Bee Sting Cake (“Bienenstich”)

Jun 20, 2021 | Desserts, Food Styling, Recipes, Summer Desserts

Bee Sting Cake for National Pollinator Week!

Excited for #NationalPollinatorWeek, June 21-27! Made Bienenstich (“Bee Sting Cake”) which has been on my bucket list since I started craving it years ago after a long pause from traveling to Germany frequently.
I miss the darling, medieval town of Mainz and its historic Champagne factory across the little road that runs in front of the hotel. Bienenstich was everywhere in Mainz, and I was hooked! Today I learned that it’s not that hard to make this fabulous German pastry, and was actually so simple, it was really fun!
I’ve been posting a cake each month, following the course of my Grandma’s “Cake Of The Month” column that ran in Gannett newspapers in 2014. We mapped out the schedule together, and there was one cake that seemed to fit with Spring- Grandma’s Yeast Foam Cake. I held off on making it until now, in June, because I knew that, for Pollinator Week, I wanted to make Bienenstich. which is a yeast cake.
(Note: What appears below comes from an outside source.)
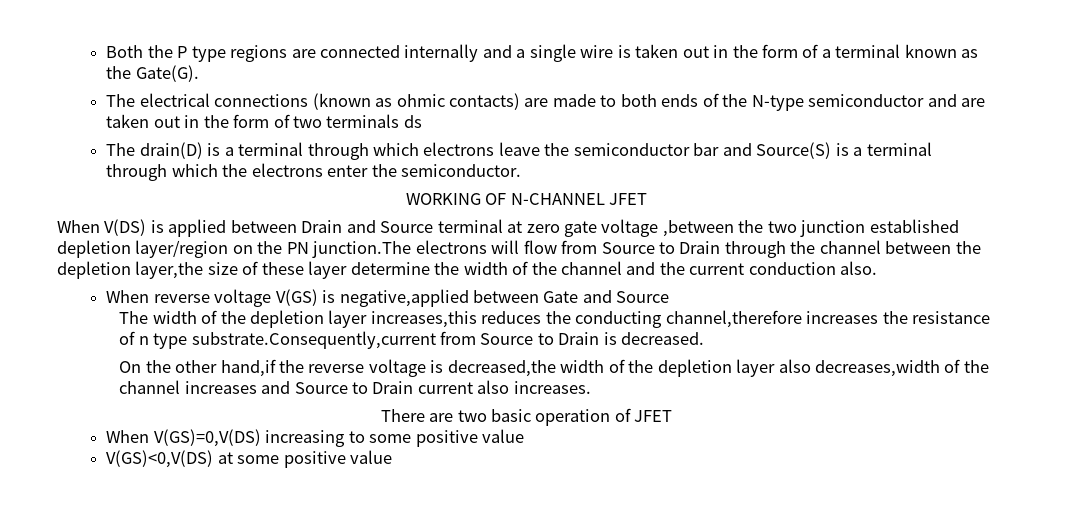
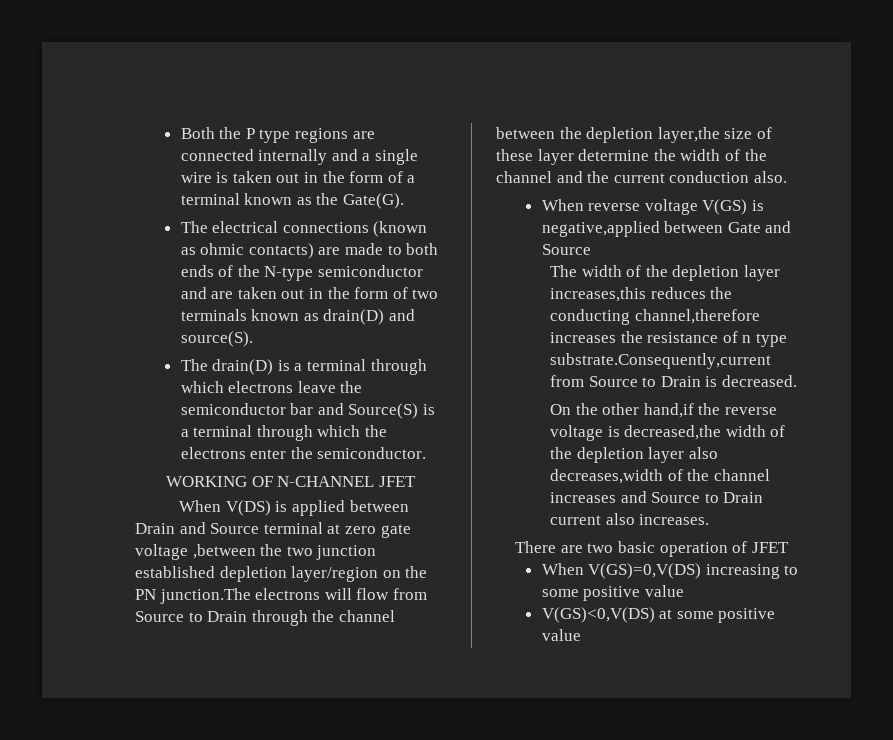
[403,115,422,128] ds -> [251,309,416,325] [180,331,253,347] known as drain(D) and source(S).

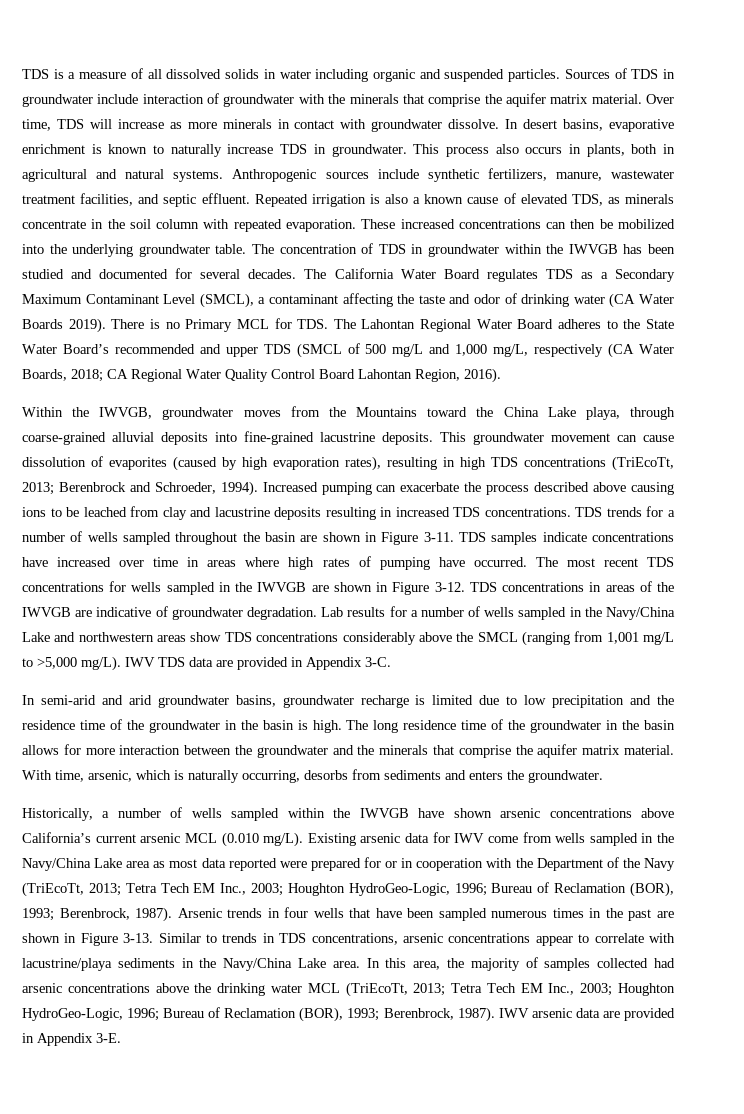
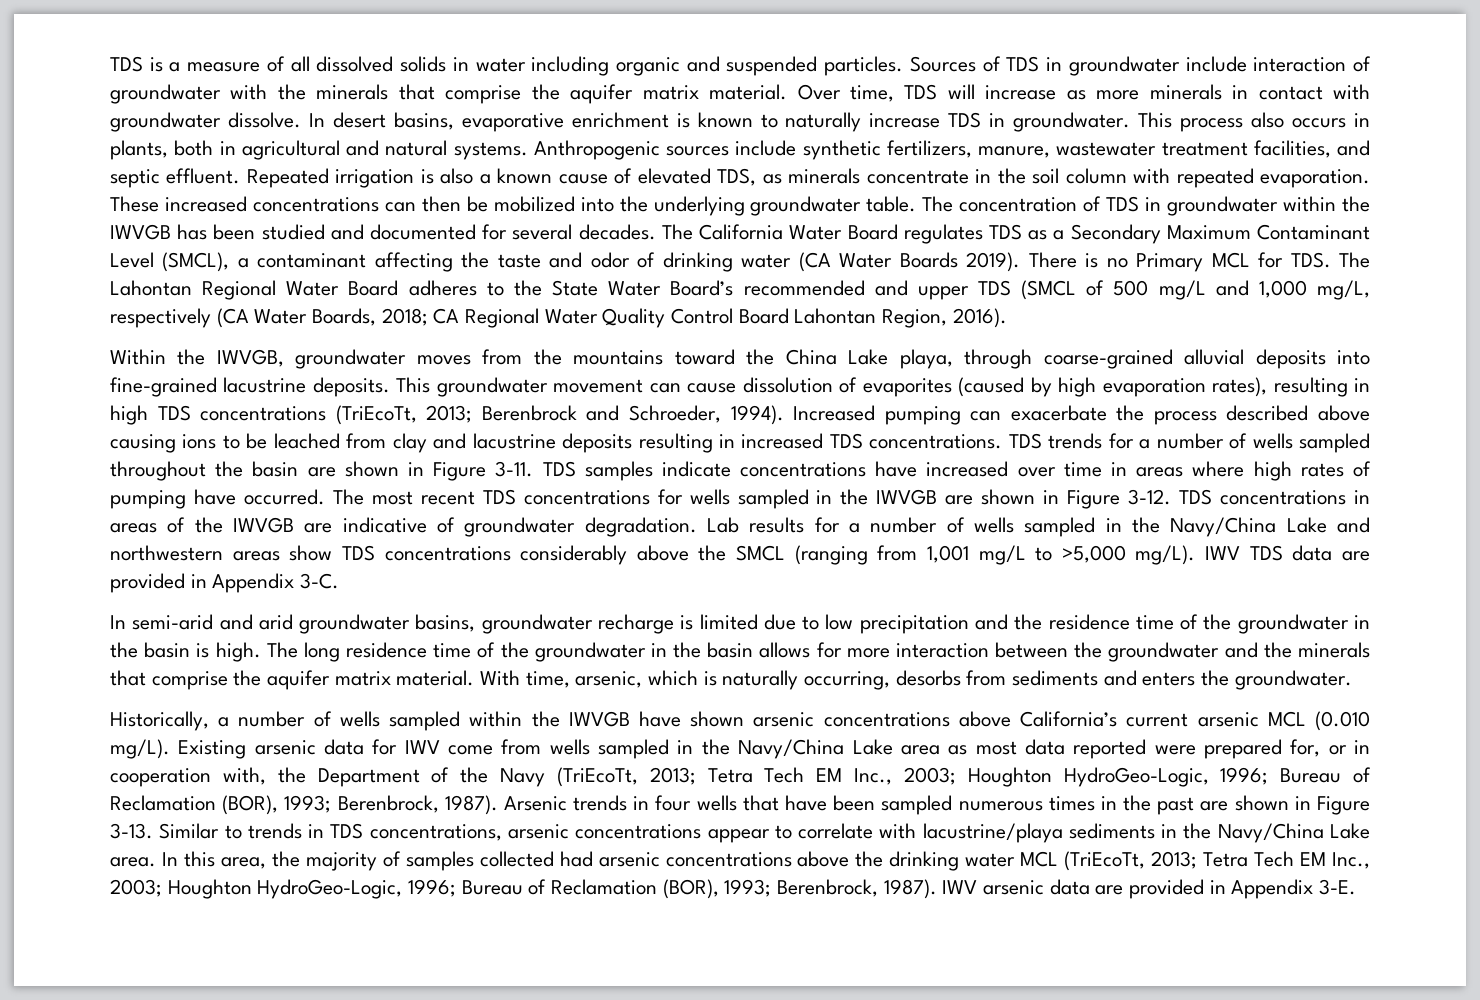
[356,407,418,417] Mountains -> [573,350,664,365] mountains
[363,857,381,868] for -> [1290,739,1321,757] for,
[486,858,513,868] with -> [222,767,266,785] with,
Yeast cakes are a little denser, more compact than cakes made without yeast.

Bee Sting Cake (Bienenstich)

Taste of Home


1/4 cup sugar

3 tablespoons cornstarch

1/4 teaspoon salt

1-1/2 cups whole milk

3 large egg yolks

2 tablespoons butter, cubed

2 teaspoons vanilla extract

1/2 cup heavy whipping cream, whipped


1/4 cup sugar

1 envelope (1/4 ounce) active dry yeast

1/4 teaspoon salt

2-3/4 cups all-purpose flour, divided

3/4 cup whole milk

1/3 cup butter, cubed

2 large eggs, room temperature


1/4 cup butter

3 tablespoons honey

2 tablespoons sugar

1 cup sliced almonds

For filling, in a small heavy saucepan, mix sugar, cornstarch and salt. Whisk in milk. Cook and stir over medium heat until thickened and bubbly. Reduce heat to low; cook and stir 2 minutes longer. Remove from heat. In a small bowl, whisk egg yolks. Whisk a small amount of hot mixture into egg yolks; return all to pan, whisking constantly. Bring to a gentle boil; cook and stir 2 minutes. Remove from heat. Stir in butter until melted. Immediately transfer to a clean bowl; stir in vanilla. Cool 30 minutes. Press plastic wrap onto surface of filling; refrigerate until cold.
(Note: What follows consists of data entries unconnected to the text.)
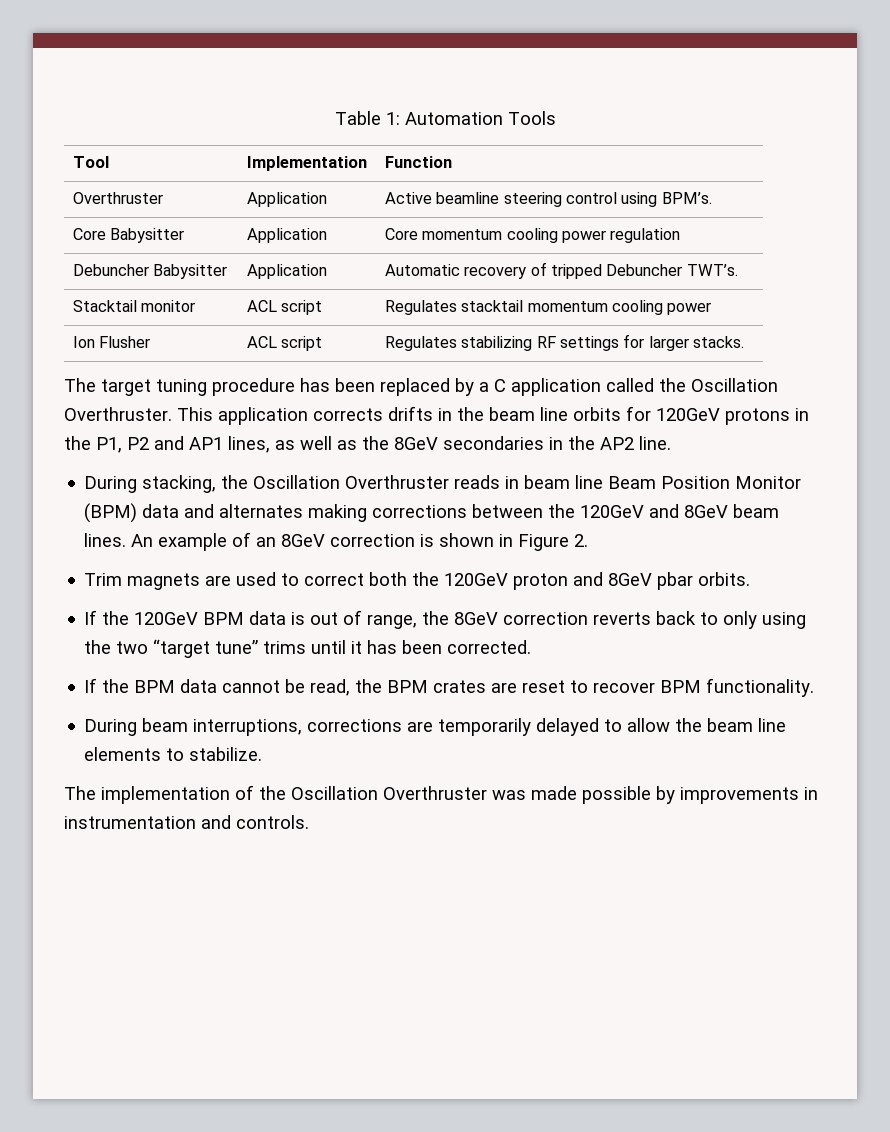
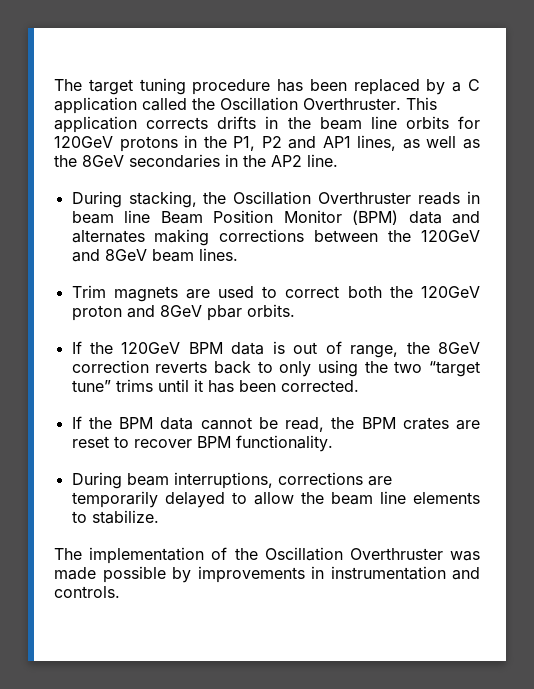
[334,111,556,125] [72,156,109,168] [246,156,367,171] [384,156,452,168] [72,192,163,204] [246,192,327,207] [384,192,712,207] [72,228,185,243] [246,228,327,243] [384,228,681,243] [72,264,228,279] [246,264,327,279] [384,262,738,279] [72,300,196,312] [246,300,323,315] [384,300,712,315] [72,336,151,348] [246,336,323,351] [384,334,745,351] Table 1: Automation Tools // Tool | Implementation | Function // Overthruster | Application | Active beamline steering control using BPM’s. // Core Babysitter | Application | Core momentum cooling power regulation // Debuncher Babysitter | Application | Automatic recovery of tripped Debuncher TWT’s. // Stacktail monitor | ACL script | Regulates stacktail momentum cooling power // Ion Flusher | ACL script | Regulates stabilizing RF settings for larger stacks. // -> (54, 85) none
[131,532,589,551] An example of an 8GeV correction is shown in Figure 2. -> (238, 254) none

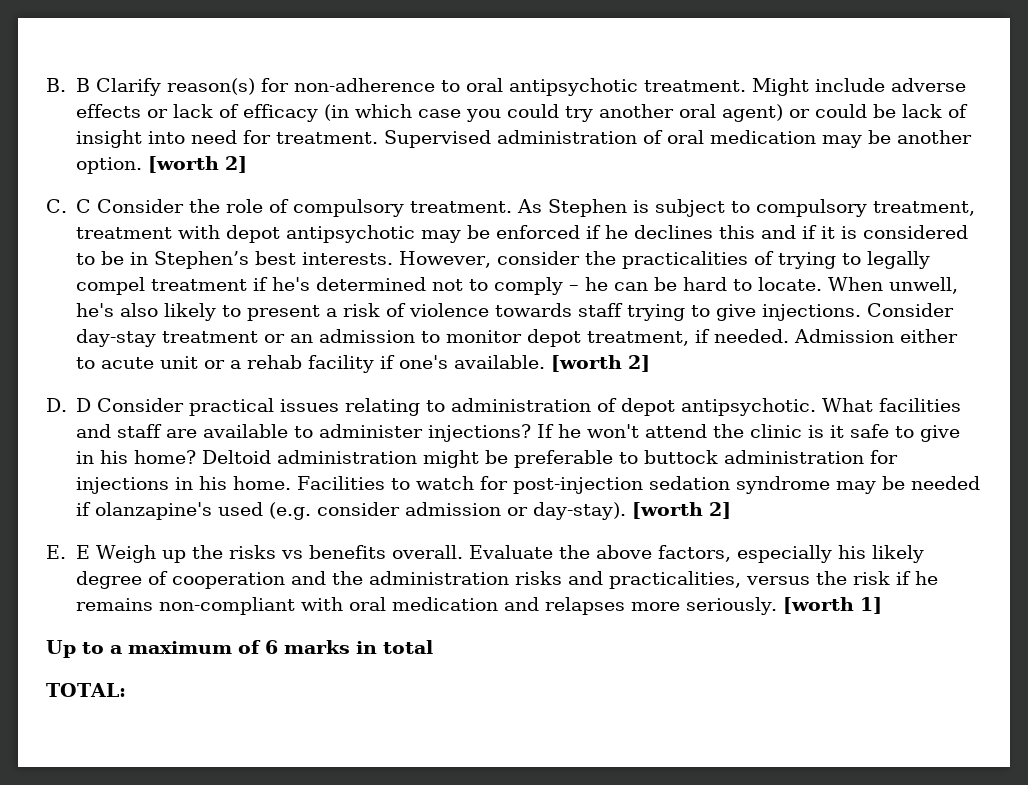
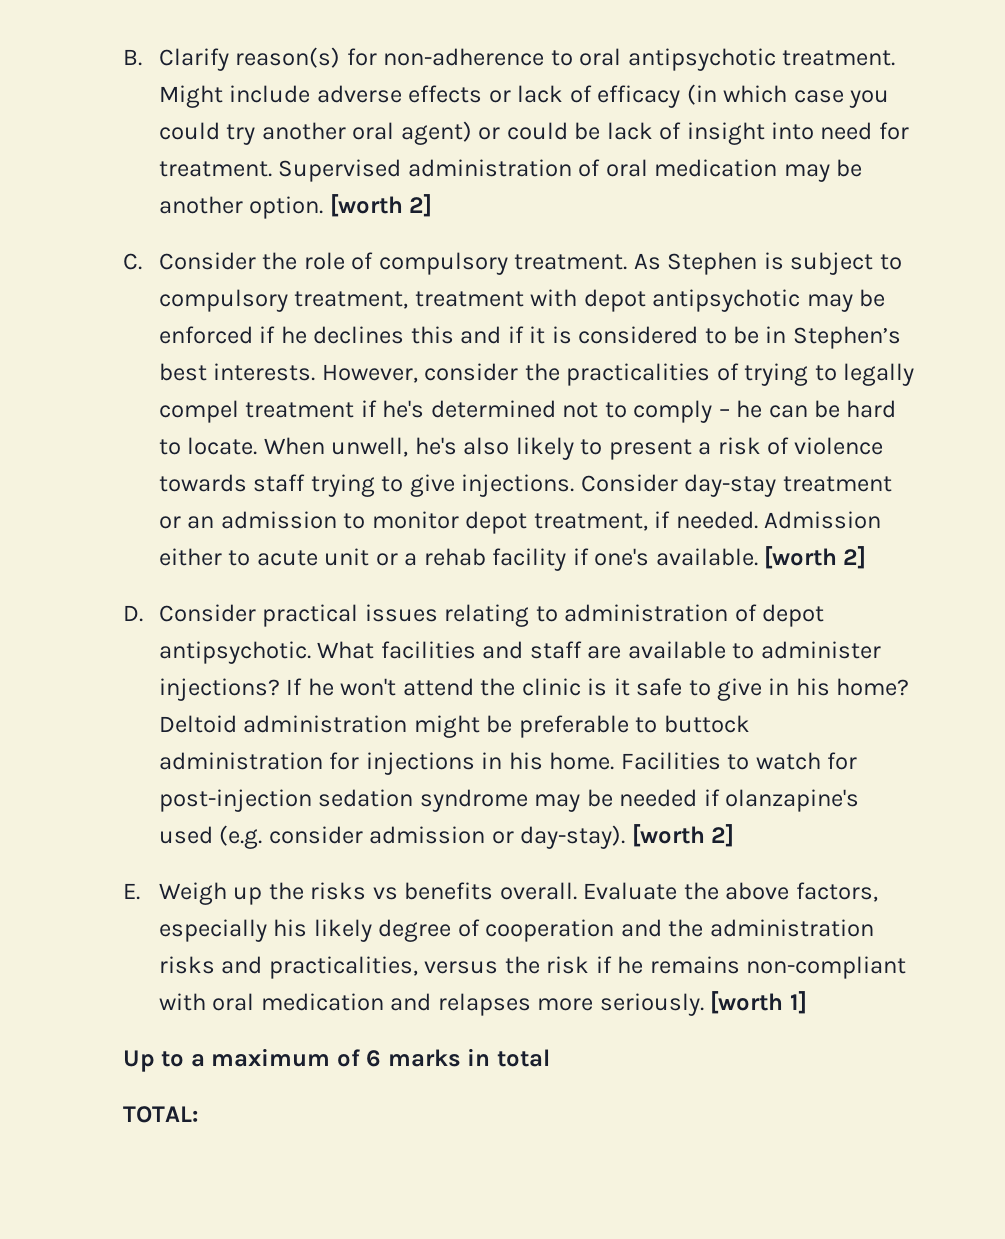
[75,78,90,92] B -> (142, 57) none
[76,199,92,213] C -> (142, 261) none
[76,398,92,412] D -> (143, 613) none
[75,545,90,559] E -> (140, 891) none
Whisk custard gently. Fold in half the whipped cream. Fold in remaining whipped cream. Cover and refrigerate.

While custard is chilling, make dough. In a large bowl, mix sugar, yeast, salt and 1 cup flour. In a small saucepan, heat milk and butter to 120°-130°. Add to dry ingredients; beat on medium speed 1 minute. Add eggs; beat on high 1 minute. Stir in enough remaining flour to form a soft dough (dough will be sticky).

Turn dough onto a well floured surface; knead until smooth and elastic, 6-8 minutes. Place in a greased bowl, turning once to grease the top. Cover and let rise in a warm place until doubled, about 1 hour.
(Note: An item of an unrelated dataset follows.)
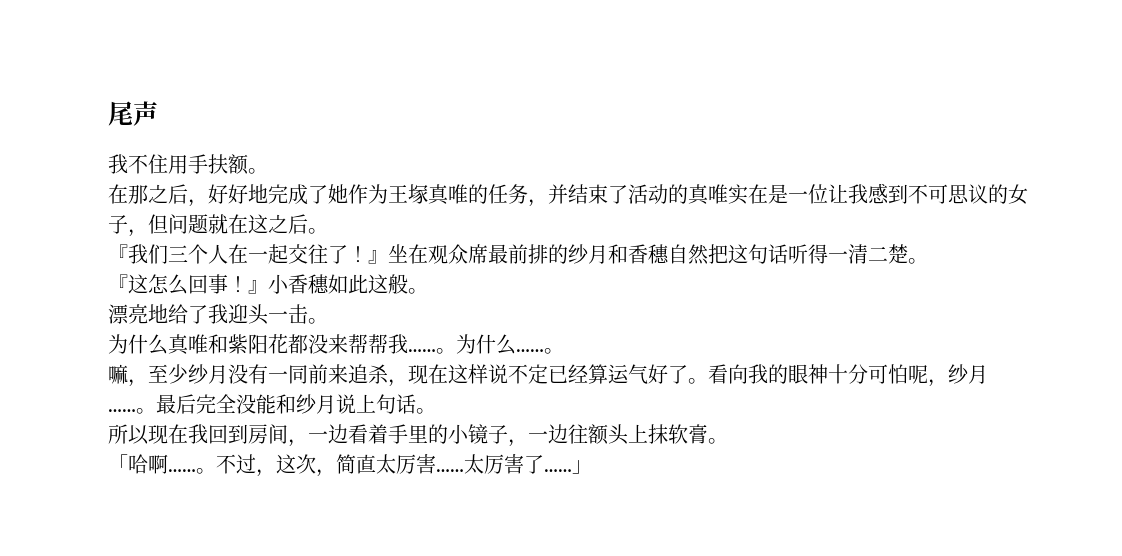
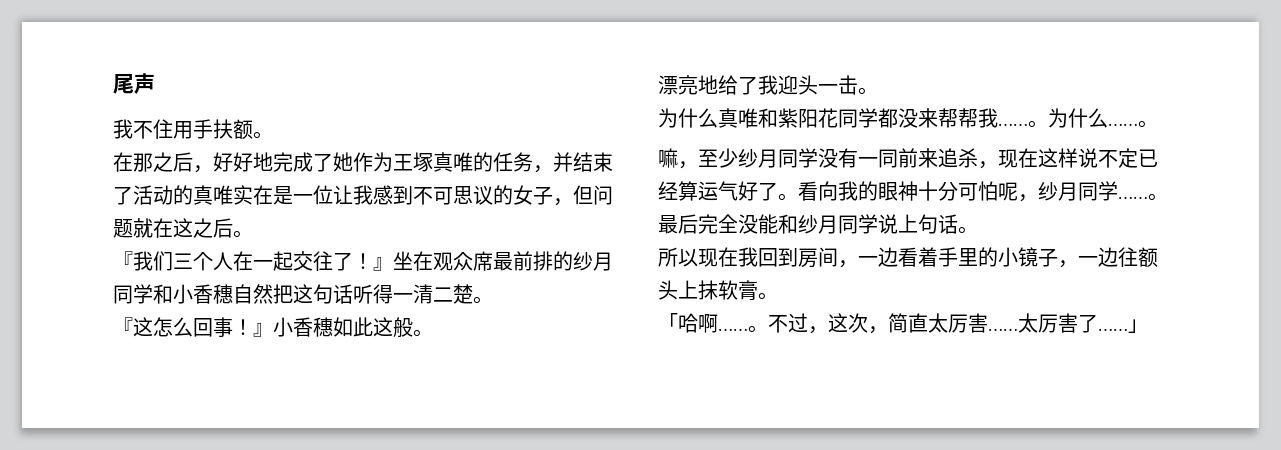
[608,244,628,264] 和 -> [113,284,193,304] 同学和小
(288, 344) none -> [838,108,878,128] 同学
(228, 374) none -> [778,148,818,168] 同学
(988, 374) none -> [1078,181,1118,201] 同学
(336, 404) none -> [838,214,878,234] 同学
While dough is rising, make almond topping. In a small saucepan over medium heat, melt butter, honey and sugar. Cook and stir until sugar is dissolved. Remove from heat; stir in almonds. Cool slightly and set aside.

Punch down dough. Turn onto a lightly floured surface; roll into a 9-in. circle. Transfer to greased 9-in. springform baking pan, pressing to evenly fill pan with dough. Spoon almond mixture over dough and gently spread to cover entire surface. Cover pan with a kitchen towel; let rise in a warm place until doubled, 25-30 minutes. Preheat oven to 350°. Bake until topping is golden brown, 25-30 minutes. Cool on a wire rack 10 minutes. Loosen sides from pan with a knife. Cool 1 hour longer.

Remove cake from base of springform pan. Using a long serrated knife, cut cake horizontally in half; spread filling over cake. Replace top of cake. Serve immediately. Chill leftovers.